Structure
Cell Superscalar system is composed of two key components: a source to source compiler and a runtime library. The figure shows the process flow that a user application will follow in order to be able to generate an executable for the Cell BE. Given a sequential application in C language, with CellSs annotations the source to source compiler is used to generate two different C files.
The first file corresponds to the main program of the application, and should be compiled with a PPE compiler to generate a PPE object.
The second file corresponds to the code that will be executed under request of the main program in the SPEs. This file must be compiled with an SPE compiler to obtain a SPE object, that will be linked with the SPE libraries to obtain a SPE executable. However, in order to be able to execute this program, it must be embedded in the PPE binary executed in the PPE. For this reason, the PPE embedder is used to generate a PPE object, which is then used with the other PPE objects and PPE libraries as inputs to the PPE linker, which finally generates the Cell executable. Besides the CellSs compiler, the rest of the process is the same that must be followed to generate binaries for the Cell BE.

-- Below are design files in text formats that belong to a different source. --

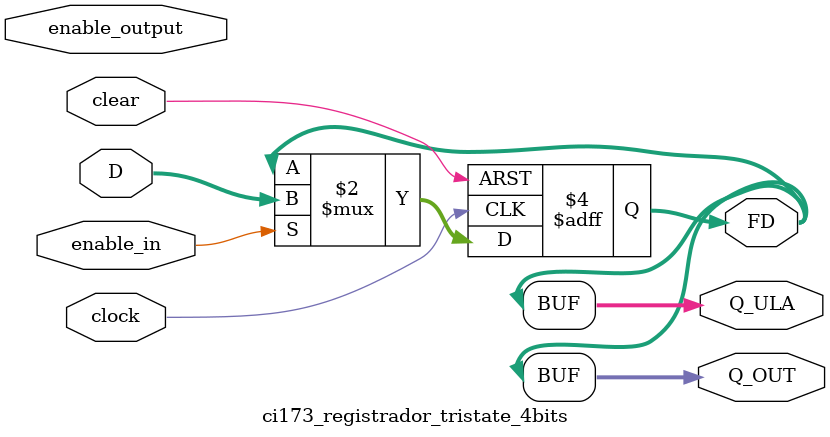
<source format=v>
module ci173_registrador_tristate_4bits
(
    input enable_in,     // Sinal para habilitar a entrada de dados.
    input enable_output, // Sinal para habilitar a saída de dados.
    input clear,         // Sinal para limpar o registrador.
    input clock,         // Sinal de clock. O registrador é acionado na borda de subida do clock.
    input [3:0] D,       // Entrada de 4 bits para ser armazenada no registrador.
    output reg [3:0] FD, // Registrador de 4 bits que armazena o valor de entrada.
    output [3:0] Q_OUT,  // Saída direta do registrador.
    output [3:0] Q_ULA   // Saída adicional, que também reflete o valor armazenado.
);

// Bloco sempre acionado na borda de subida do clock ou quando o sinal clear é ativado.
always @ (posedge clock, posedge clear) begin

    // Se o sinal clear estiver ativo, o registrador FD é zerado.
	if(clear) 
		FD <= 4'b0;
	else begin
		// Se enable_in estiver ativo, o valor de D é armazenado no registrador FD.
		if(enable_in)
			FD <= D;
	end
		
end

// As saídas Q_OUT e Q_ULA refletem o valor armazenado no registrador FD.
assign Q_OUT = FD;
assign Q_ULA = FD;

endmodule

/* 
  Este é um registrador de 4 bits com habilitação de entrada, saída e função clear.
  - Se `clear` estiver ativo (1), o registrador (FD) é zerado.
  - Se `enable_in` estiver ativo (1), o valor de `D` (4 bits) é armazenado no registrador FD na borda de subida do clock.
  - As saídas `Q_OUT` e `Q_ULA` refletem diretamente o valor armazenado no registrador FD.
  Este registrador opera de forma síncrona com o clock.
*/

</source>
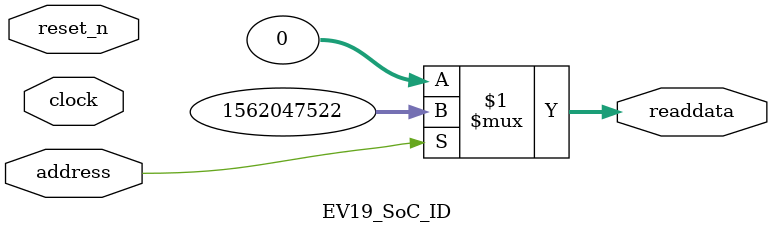
<source format=v>



// synthesis translate_off
`timescale 1ns / 1ps
// synthesis translate_on

// turn off superfluous verilog processor warnings 
// altera message_level Level1 
// altera message_off 10034 10035 10036 10037 10230 10240 10030 

module EV19_SoC_ID (
               // inputs:
                address,
                clock,
                reset_n,

               // outputs:
                readdata
             )
;

  output  [ 31: 0] readdata;
  input            address;
  input            clock;
  input            reset_n;

  wire    [ 31: 0] readdata;
  //control_slave, which is an e_avalon_slave
  assign readdata = address ? 1562047522 : 0;

endmodule



</source>
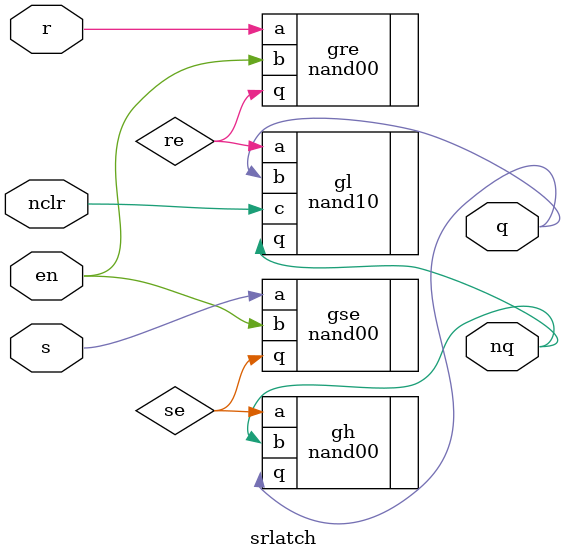
<source format=v>
`timescale 1ns/1ps

/*

Active high SR latch

*/

module srlatch(
        input en,
        input s,
        input r,
        input nclr,
        output q,
        output nq
    );

    wire se, re;

    nand00 gse(
        .a(s),
        .b(en),
        .q(se)
    );
    nand00 gre(
        .a(r),
        .b(en),
        .q(re)
    );
    nand00 gh(
        .a(se),
        .b(nq),
        .q(q)
    );
    nand10 gl(
        .a(re),
        .b(q),
        .c(nclr),
        .q(nq)
    );
endmodule 
</source>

The main program binary is normally started from the command line and starts its execution in the PPE. At the beginning of this program the activity of the SPEs is initiated by uploading the SPE binary in the memory of each SPE used. These programs will remain idle until the main program application starts spawning work to them. Whenever the main program runs into a piece of work that can be spawned in an SPE (from here one, a task), a request to the runtime library is issued. The runtime will create a node representing this task in a task graph, and will look for dependencies with other tasks issued before, adding edges between them. If the current task is ready for execution (no dependencies with other tasks exists) and there are SPEs available, the runtime will make a request to an SPE to execute this task. The corresponding data transfers are done by the runtime using the DMA engines. The call to the runtime is not blocking and therefore, if the task is not ready or all the SPEs are busy, the system will continue with the execution of the main program.
It is important to emphasize that all this (task submission, data dependence analysis, data transfer) is transparent to the user code, which is basically a sequential application with user annotations that indicates which parts of the code will be run in the SPE. The system can dynamically change the number of SPEs used by the application, taking into account the maximum concurrency of the application at each stage.